Perché il bilancio del Pdl al Nord è sicuramente fallimentare: incapace di contrastare l’avversario a Torino e Bologna, bastonato a Milano (con il premier-capogruppo che oltretutto perde quasi metà delle preferenze rispetto a cinque anni fa…), autoflagellatosi a Trieste, con una morìa generale di punti persi (meno 10 a Bologna, meno 12 a Ravenna, meno 15 a Trieste, meno 7 a Milano…).

Ma quello del Carroccio non è certo di molto più confortante: perde in 14 dei 15 comuni capoluogo dov’era in corsa, con la sola eccezione di Bologna; cede 3 punti a Torino e 6 a Pavia; non riesce neppure a inserirsi nel ballottaggio del comune-simbolo di Gallarate; nella stessa roccaforte trevigiana, dove pure conferma fin dal primo turno il suo presidente di Provincia, lascia sul terreno 5 punti, e per giunta deve fare i conti con un astensionismo cosmico (44 per cento, come dire che oltre 4 trevigiani su 10 non hanno trovato nessun motivo valido per concedersi una puntata domenicale ai seggi).
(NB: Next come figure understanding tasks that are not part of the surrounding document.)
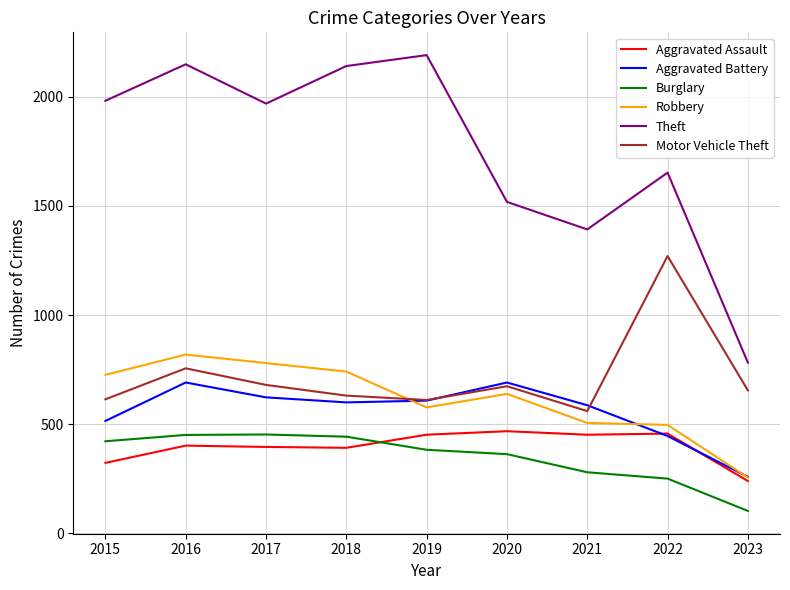

Is this an area chart (filled region under the line)?

No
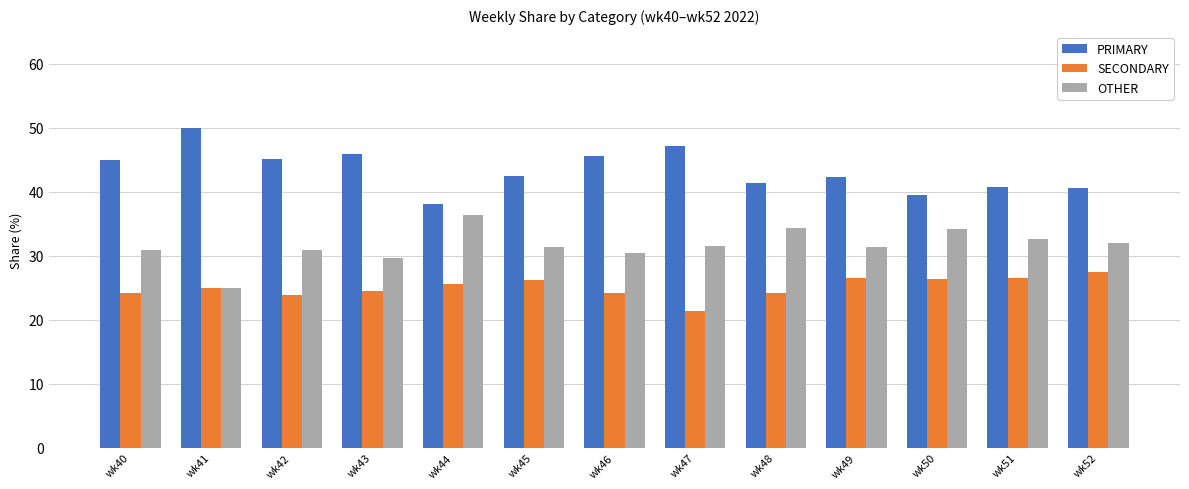

List the series in order of their overall mean, lowest first.

SECONDARY, OTHER, PRIMARY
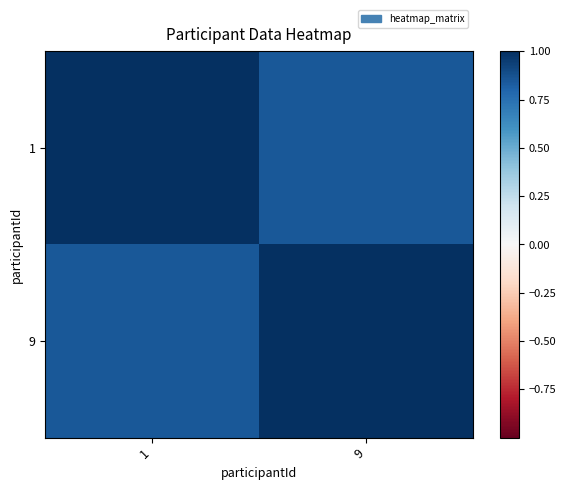

What is the greatest value displayed?

1.0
Nei centri minori dove aveva scelto di correre in solitario, rimedia una serie di sconfitte che lo vedono oltretutto escluso dagli spareggi elettorali in agenda tra quindici giorni.
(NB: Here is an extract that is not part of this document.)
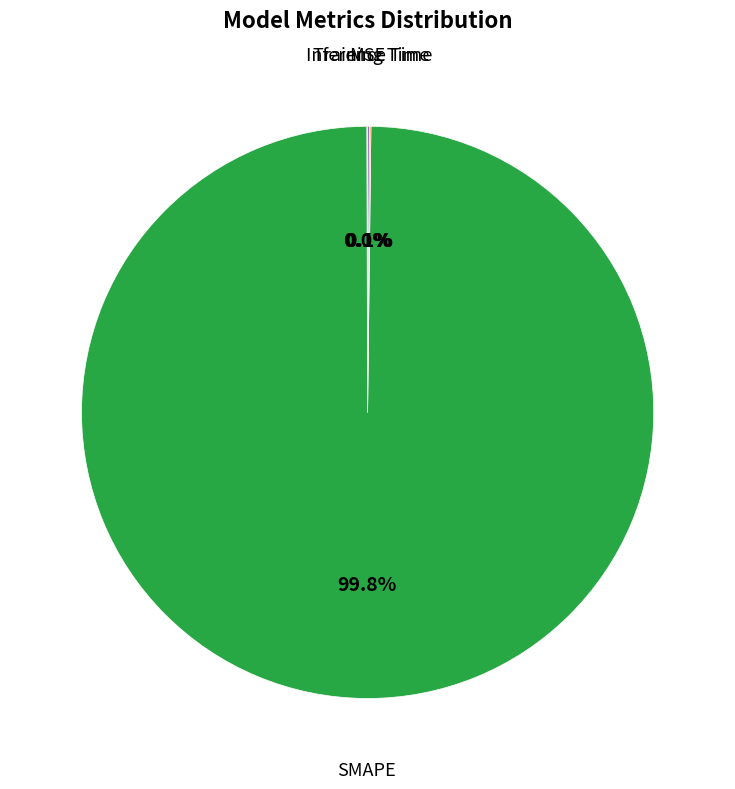

What is the majority slice?

SMAPE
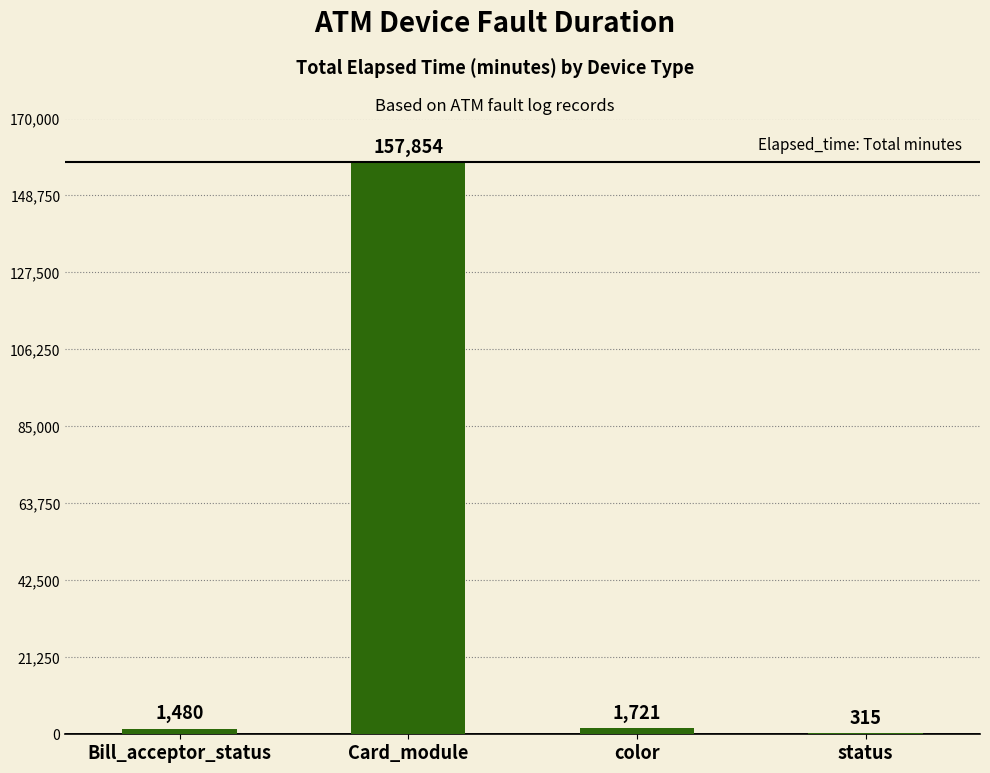

Between Bill_acceptor_status and color, which is larger?

color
Insomma, non c’è dubbio alcuno: al tirar delle somme, entrambi gli alleati sopra il Po portano a casa brutte pagelle, vedendo di fatto bocciata la loro alleanza di governo. E se il Pdl, oltre ad arrampicarsi sugli specchi com’è pessima consuetudine della politica italiana (arrivando a parlare di “un sostanziale pareggio”…), si è già affrettato a blandire la Lega invitandola a non fare sfracelli, l’umore di quest’ultima è ben più nero, come già rivelano le prime esternazioni dei bloggisti padani.
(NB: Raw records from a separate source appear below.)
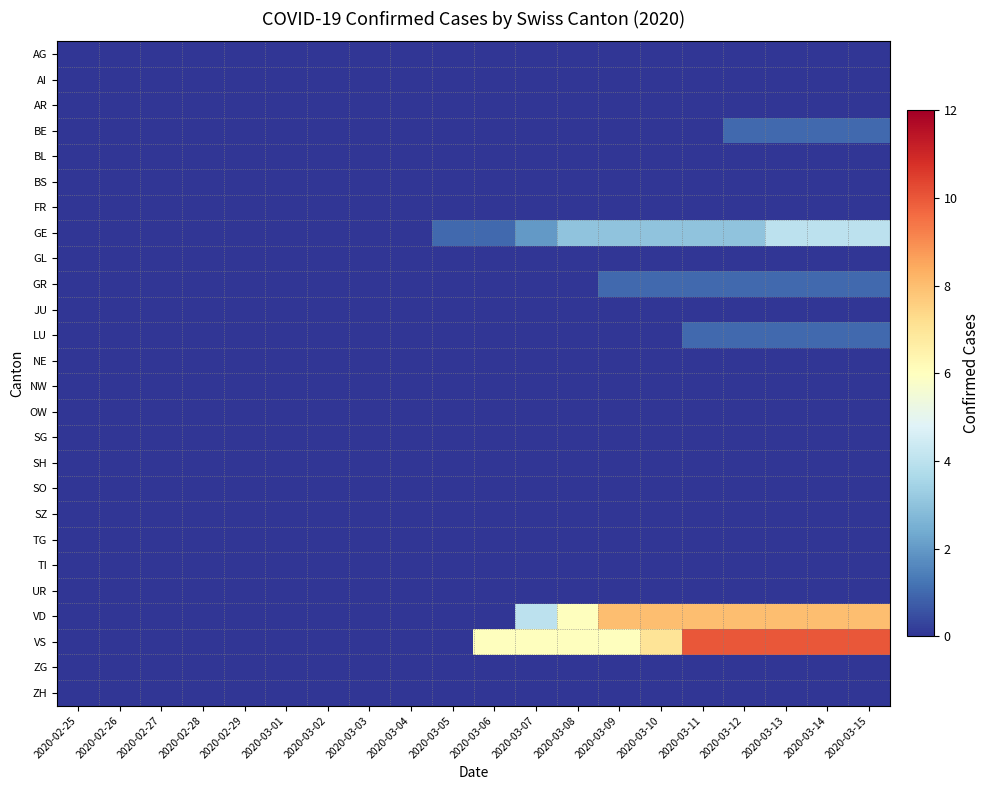

Reading right to left, extract all data points from this chart.

AG: 2020-03-15=0	2020-03-14=0	2020-03-13=0	2020-03-12=0	2020-03-11=0	2020-03-10=0	2020-03-09=0	2020-03-08=0	2020-03-07=0	2020-03-06=0	2020-03-05=0	2020-03-04=0	2020-03-03=0	2020-03-02=0	2020-03-01=0	2020-02-29=0	2020-02-28=0	2020-02-27=0	2020-02-26=0	2020-02-25=0
AI: 2020-03-15=0	2020-03-14=0	2020-03-13=0	2020-03-12=0	2020-03-11=0	2020-03-10=0	2020-03-09=0	2020-03-08=0	2020-03-07=0	2020-03-06=0	2020-03-05=0	2020-03-04=0	2020-03-03=0	2020-03-02=0	2020-03-01=0	2020-02-29=0	2020-02-28=0	2020-02-27=0	2020-02-26=0	2020-02-25=0
AR: 2020-03-15=0	2020-03-14=0	2020-03-13=0	2020-03-12=0	2020-03-11=0	2020-03-10=0	2020-03-09=0	2020-03-08=0	2020-03-07=0	2020-03-06=0	2020-03-05=0	2020-03-04=0	2020-03-03=0	2020-03-02=0	2020-03-01=0	2020-02-29=0	2020-02-28=0	2020-02-27=0	2020-02-26=0	2020-02-25=0
BE: 2020-03-15=1	2020-03-14=1	2020-03-13=1	2020-03-12=1	2020-03-11=0	2020-03-10=0	2020-03-09=0	2020-03-08=0	2020-03-07=0	2020-03-06=0	2020-03-05=0	2020-03-04=0	2020-03-03=0	2020-03-02=0	2020-03-01=0	2020-02-29=0	2020-02-28=0	2020-02-27=0	2020-02-26=0	2020-02-25=0
BL: 2020-03-15=0	2020-03-14=0	2020-03-13=0	2020-03-12=0	2020-03-11=0	2020-03-10=0	2020-03-09=0	2020-03-08=0	2020-03-07=0	2020-03-06=0	2020-03-05=0	2020-03-04=0	2020-03-03=0	2020-03-02=0	2020-03-01=0	2020-02-29=0	2020-02-28=0	2020-02-27=0	2020-02-26=0	2020-02-25=0
BS: 2020-03-15=0	2020-03-14=0	2020-03-13=0	2020-03-12=0	2020-03-11=0	2020-03-10=0	2020-03-09=0	2020-03-08=0	2020-03-07=0	2020-03-06=0	2020-03-05=0	2020-03-04=0	2020-03-03=0	2020-03-02=0	2020-03-01=0	2020-02-29=0	2020-02-28=0	2020-02-27=0	2020-02-26=0	2020-02-25=0
FR: 2020-03-15=0	2020-03-14=0	2020-03-13=0	2020-03-12=0	2020-03-11=0	2020-03-10=0	2020-03-09=0	2020-03-08=0	2020-03-07=0	2020-03-06=0	2020-03-05=0	2020-03-04=0	2020-03-03=0	2020-03-02=0	2020-03-01=0	2020-02-29=0	2020-02-28=0	2020-02-27=0	2020-02-26=0	2020-02-25=0
GE: 2020-03-15=4	2020-03-14=4	2020-03-13=4	2020-03-12=3	2020-03-11=3	2020-03-10=3	2020-03-09=3	2020-03-08=3	2020-03-07=2	2020-03-06=1	2020-03-05=1	2020-03-04=0	2020-03-03=0	2020-03-02=0	2020-03-01=0	2020-02-29=0	2020-02-28=0	2020-02-27=0	2020-02-26=0	2020-02-25=0
GL: 2020-03-15=0	2020-03-14=0	2020-03-13=0	2020-03-12=0	2020-03-11=0	2020-03-10=0	2020-03-09=0	2020-03-08=0	2020-03-07=0	2020-03-06=0	2020-03-05=0	2020-03-04=0	2020-03-03=0	2020-03-02=0	2020-03-01=0	2020-02-29=0	2020-02-28=0	2020-02-27=0	2020-02-26=0	2020-02-25=0
GR: 2020-03-15=1	2020-03-14=1	2020-03-13=1	2020-03-12=1	2020-03-11=1	2020-03-10=1	2020-03-09=1	2020-03-08=0	2020-03-07=0	2020-03-06=0	2020-03-05=0	2020-03-04=0	2020-03-03=0	2020-03-02=0	2020-03-01=0	2020-02-29=0	2020-02-28=0	2020-02-27=0	2020-02-26=0	2020-02-25=0
JU: 2020-03-15=0	2020-03-14=0	2020-03-13=0	2020-03-12=0	2020-03-11=0	2020-03-10=0	2020-03-09=0	2020-03-08=0	2020-03-07=0	2020-03-06=0	2020-03-05=0	2020-03-04=0	2020-03-03=0	2020-03-02=0	2020-03-01=0	2020-02-29=0	2020-02-28=0	2020-02-27=0	2020-02-26=0	2020-02-25=0
LU: 2020-03-15=1	2020-03-14=1	2020-03-13=1	2020-03-12=1	2020-03-11=1	2020-03-10=0	2020-03-09=0	2020-03-08=0	2020-03-07=0	2020-03-06=0	2020-03-05=0	2020-03-04=0	2020-03-03=0	2020-03-02=0	2020-03-01=0	2020-02-29=0	2020-02-28=0	2020-02-27=0	2020-02-26=0	2020-02-25=0
NE: 2020-03-15=0	2020-03-14=0	2020-03-13=0	2020-03-12=0	2020-03-11=0	2020-03-10=0	2020-03-09=0	2020-03-08=0	2020-03-07=0	2020-03-06=0	2020-03-05=0	2020-03-04=0	2020-03-03=0	2020-03-02=0	2020-03-01=0	2020-02-29=0	2020-02-28=0	2020-02-27=0	2020-02-26=0	2020-02-25=0
NW: 2020-03-15=0	2020-03-14=0	2020-03-13=0	2020-03-12=0	2020-03-11=0	2020-03-10=0	2020-03-09=0	2020-03-08=0	2020-03-07=0	2020-03-06=0	2020-03-05=0	2020-03-04=0	2020-03-03=0	2020-03-02=0	2020-03-01=0	2020-02-29=0	2020-02-28=0	2020-02-27=0	2020-02-26=0	2020-02-25=0
OW: 2020-03-15=0	2020-03-14=0	2020-03-13=0	2020-03-12=0	2020-03-11=0	2020-03-10=0	2020-03-09=0	2020-03-08=0	2020-03-07=0	2020-03-06=0	2020-03-05=0	2020-03-04=0	2020-03-03=0	2020-03-02=0	2020-03-01=0	2020-02-29=0	2020-02-28=0	2020-02-27=0	2020-02-26=0	2020-02-25=0
SG: 2020-03-15=0	2020-03-14=0	2020-03-13=0	2020-03-12=0	2020-03-11=0	2020-03-10=0	2020-03-09=0	2020-03-08=0	2020-03-07=0	2020-03-06=0	2020-03-05=0	2020-03-04=0	2020-03-03=0	2020-03-02=0	2020-03-01=0	2020-02-29=0	2020-02-28=0	2020-02-27=0	2020-02-26=0	2020-02-25=0
SH: 2020-03-15=0	2020-03-14=0	2020-03-13=0	2020-03-12=0	2020-03-11=0	2020-03-10=0	2020-03-09=0	2020-03-08=0	2020-03-07=0	2020-03-06=0	2020-03-05=0	2020-03-04=0	2020-03-03=0	2020-03-02=0	2020-03-01=0	2020-02-29=0	2020-02-28=0	2020-02-27=0	2020-02-26=0	2020-02-25=0
SO: 2020-03-15=0	2020-03-14=0	2020-03-13=0	2020-03-12=0	2020-03-11=0	2020-03-10=0	2020-03-09=0	2020-03-08=0	2020-03-07=0	2020-03-06=0	2020-03-05=0	2020-03-04=0	2020-03-03=0	2020-03-02=0	2020-03-01=0	2020-02-29=0	2020-02-28=0	2020-02-27=0	2020-02-26=0	2020-02-25=0
SZ: 2020-03-15=0	2020-03-14=0	2020-03-13=0	2020-03-12=0	2020-03-11=0	2020-03-10=0	2020-03-09=0	2020-03-08=0	2020-03-07=0	2020-03-06=0	2020-03-05=0	2020-03-04=0	2020-03-03=0	2020-03-02=0	2020-03-01=0	2020-02-29=0	2020-02-28=0	2020-02-27=0	2020-02-26=0	2020-02-25=0
TG: 2020-03-15=0	2020-03-14=0	2020-03-13=0	2020-03-12=0	2020-03-11=0	2020-03-10=0	2020-03-09=0	2020-03-08=0	2020-03-07=0	2020-03-06=0	2020-03-05=0	2020-03-04=0	2020-03-03=0	2020-03-02=0	2020-03-01=0	2020-02-29=0	2020-02-28=0	2020-02-27=0	2020-02-26=0	2020-02-25=0
TI: 2020-03-15=0	2020-03-14=0	2020-03-13=0	2020-03-12=0	2020-03-11=0	2020-03-10=0	2020-03-09=0	2020-03-08=0	2020-03-07=0	2020-03-06=0	2020-03-05=0	2020-03-04=0	2020-03-03=0	2020-03-02=0	2020-03-01=0	2020-02-29=0	2020-02-28=0	2020-02-27=0	2020-02-26=0	2020-02-25=0
UR: 2020-03-15=0	2020-03-14=0	2020-03-13=0	2020-03-12=0	2020-03-11=0	2020-03-10=0	2020-03-09=0	2020-03-08=0	2020-03-07=0	2020-03-06=0	2020-03-05=0	2020-03-04=0	2020-03-03=0	2020-03-02=0	2020-03-01=0	2020-02-29=0	2020-02-28=0	2020-02-27=0	2020-02-26=0	2020-02-25=0
VD: 2020-03-15=8	2020-03-14=8	2020-03-13=8	2020-03-12=8	2020-03-11=8	2020-03-10=8	2020-03-09=8	2020-03-08=6	2020-03-07=4	2020-03-06=0	2020-03-05=0	2020-03-04=0	2020-03-03=0	2020-03-02=0	2020-03-01=0	2020-02-29=0	2020-02-28=0	2020-02-27=0	2020-02-26=0	2020-02-25=0
VS: 2020-03-15=10	2020-03-14=10	2020-03-13=10	2020-03-12=10	2020-03-11=10	2020-03-10=7	2020-03-09=6	2020-03-08=6	2020-03-07=6	2020-03-06=6	2020-03-05=0	2020-03-04=0	2020-03-03=0	2020-03-02=0	2020-03-01=0	2020-02-29=0	2020-02-28=0	2020-02-27=0	2020-02-26=0	2020-02-25=0
ZG: 2020-03-15=0	2020-03-14=0	2020-03-13=0	2020-03-12=0	2020-03-11=0	2020-03-10=0	2020-03-09=0	2020-03-08=0	2020-03-07=0	2020-03-06=0	2020-03-05=0	2020-03-04=0	2020-03-03=0	2020-03-02=0	2020-03-01=0	2020-02-29=0	2020-02-28=0	2020-02-27=0	2020-02-26=0	2020-02-25=0
ZH: 2020-03-15=0	2020-03-14=0	2020-03-13=0	2020-03-12=0	2020-03-11=0	2020-03-10=0	2020-03-09=0	2020-03-08=0	2020-03-07=0	2020-03-06=0	2020-03-05=0	2020-03-04=0	2020-03-03=0	2020-03-02=0	2020-03-01=0	2020-02-29=0	2020-02-28=0	2020-02-27=0	2020-02-26=0	2020-02-25=0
Certo, nessuna rottura traumatica è  alle viste. Ma il voto apre indubbiamente scenari di medio-lungo periodo: perché Bossi sta cominciando a toccare con mano che prezzo debba pagare il suo movimento all’alleanza di ferro con il Cavaliere, ingoiando di tutto, dai soldi al sud (Catania, Palermo, Reggio…) alla campagna acquisti in Parlamento a suon di poltrone da sottosegretario.

E soprattutto perché, col suo fiuto da indiscusso animale politico, si sente scappare di mano i consensi della sua base elettorale. C’è un dato in particolare che esce da questa tornata elettorale, per quanto riguarda il Carroccio: il cavallo di battaglia federalista paga molto meno di quanto i suoi dirigenti si attendessero. La gente comune vota Lega per gli immigrati, la sicurezza, le tasse, l’economia, la burocrazia; di un federalismo che verrà (e che intanto di fatto sta costando di più in fiscalità locale) non riesce ad entusiasmarsi.

Rimane importante per Bossi portarlo a casa, non c’è dubbio. Ma non al prezzo di difendere Berlusconi a tutti i costi. Se perdiamo a Milano è colpa sua, aveva detto di fatto anche se non in termini così espliciti il “senatùr” prima dell’apertura dei seggi. Appuntamento alla sera di lunedì 30 maggio, potrebbe essere l’ora dei conti.